Scan the entries and copy each line where the word "pixels" is present.
━━━━━ SOURCE RECORDS
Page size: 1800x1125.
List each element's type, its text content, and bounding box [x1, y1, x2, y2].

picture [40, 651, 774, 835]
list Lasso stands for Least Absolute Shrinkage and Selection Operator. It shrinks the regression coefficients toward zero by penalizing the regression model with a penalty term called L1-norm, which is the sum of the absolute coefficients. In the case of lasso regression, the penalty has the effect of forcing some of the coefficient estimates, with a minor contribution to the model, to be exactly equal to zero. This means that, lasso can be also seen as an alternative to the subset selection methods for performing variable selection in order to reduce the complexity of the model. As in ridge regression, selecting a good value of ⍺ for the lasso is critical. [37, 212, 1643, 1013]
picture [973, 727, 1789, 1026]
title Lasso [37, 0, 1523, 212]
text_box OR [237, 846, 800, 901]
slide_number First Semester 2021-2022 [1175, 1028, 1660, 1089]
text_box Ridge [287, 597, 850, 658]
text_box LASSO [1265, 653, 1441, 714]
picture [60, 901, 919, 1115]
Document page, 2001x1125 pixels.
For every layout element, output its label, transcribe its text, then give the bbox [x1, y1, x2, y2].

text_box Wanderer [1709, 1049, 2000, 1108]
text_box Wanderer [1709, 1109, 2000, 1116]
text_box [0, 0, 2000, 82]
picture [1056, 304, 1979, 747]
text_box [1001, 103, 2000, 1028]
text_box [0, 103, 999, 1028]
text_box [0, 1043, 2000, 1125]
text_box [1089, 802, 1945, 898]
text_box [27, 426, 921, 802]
━━━━━━━━━━
━━━━━ SOURCE RECORDS
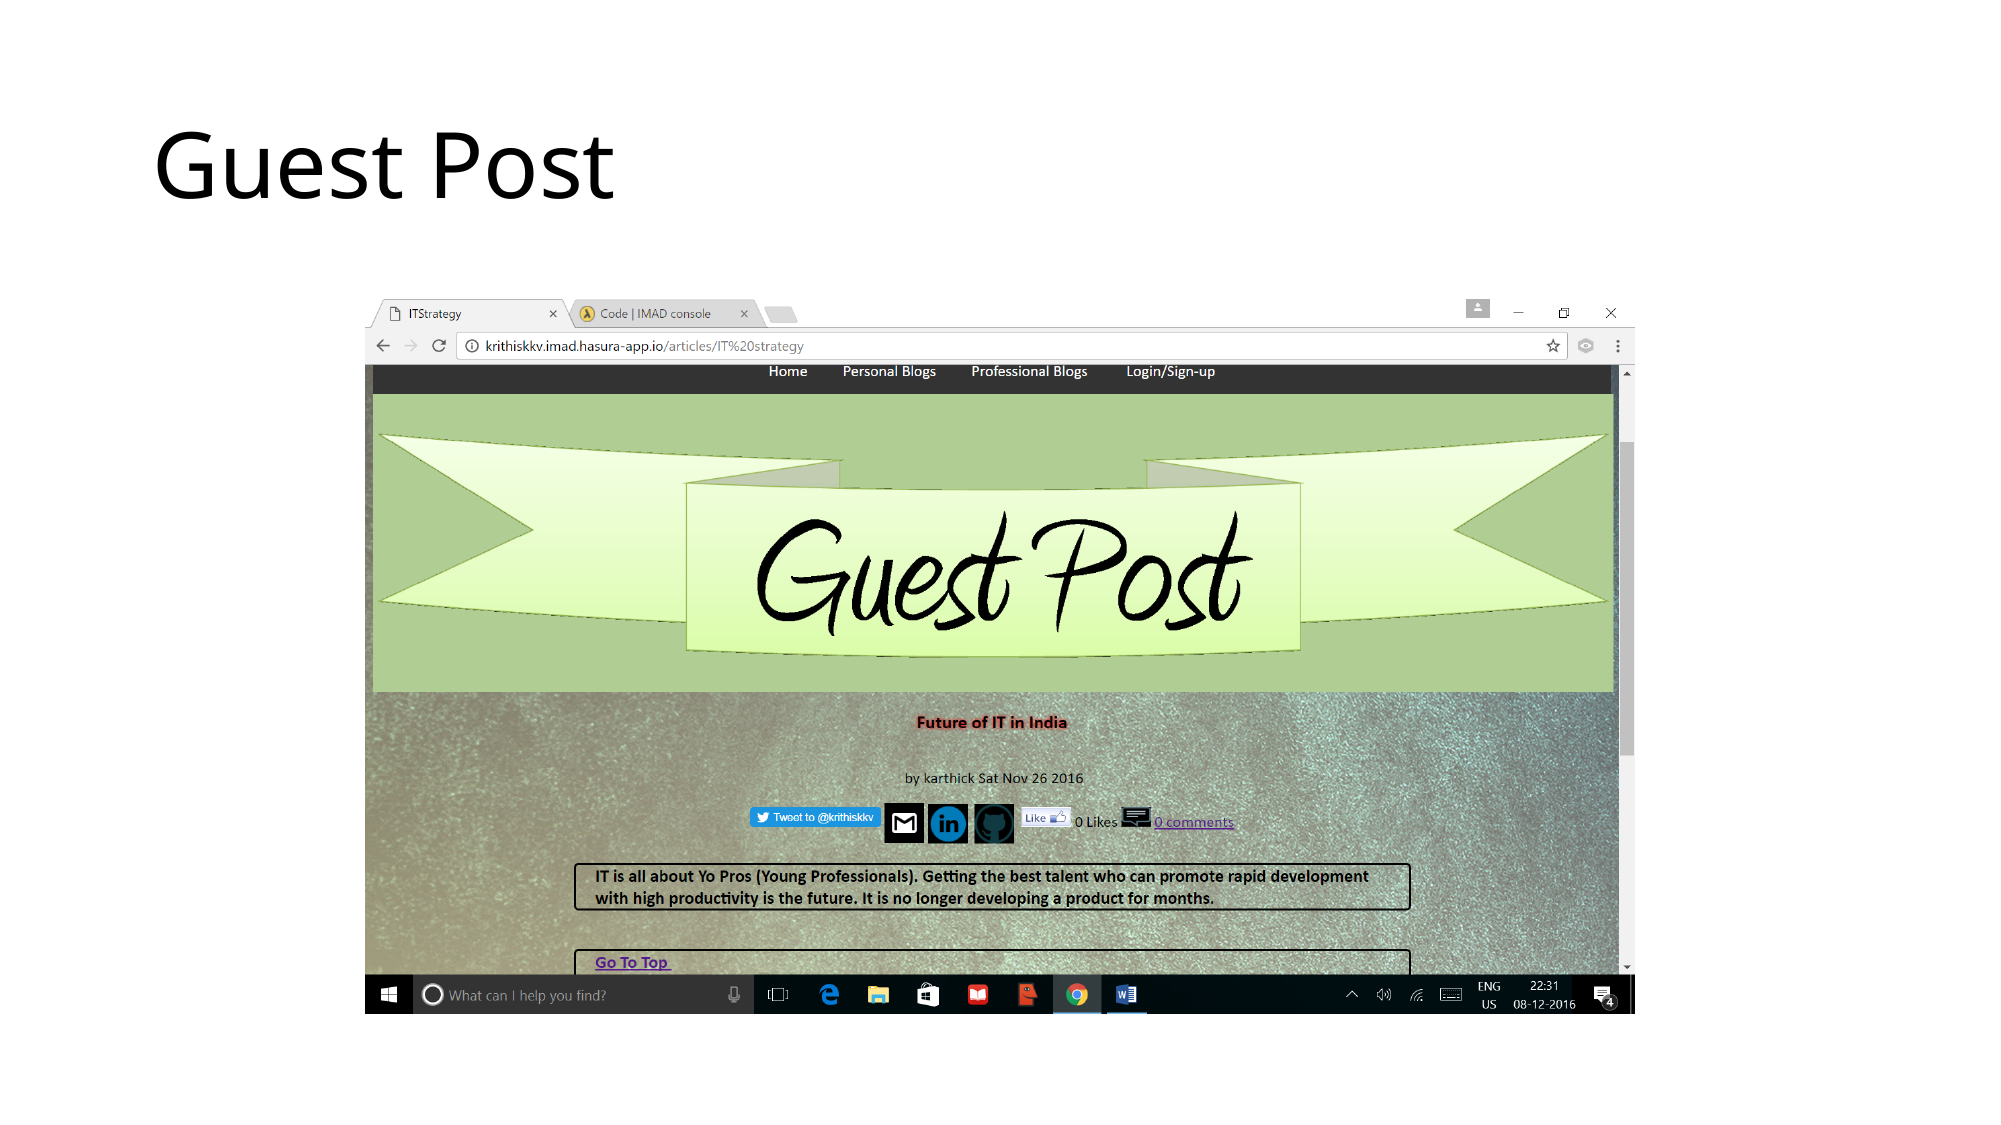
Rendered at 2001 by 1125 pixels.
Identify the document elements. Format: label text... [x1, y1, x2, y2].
━━━━━━━━━━
ANSWER SPACE:
Document page, 2001x1125 pixels.
Rendered at 2001 by 1125 pixels.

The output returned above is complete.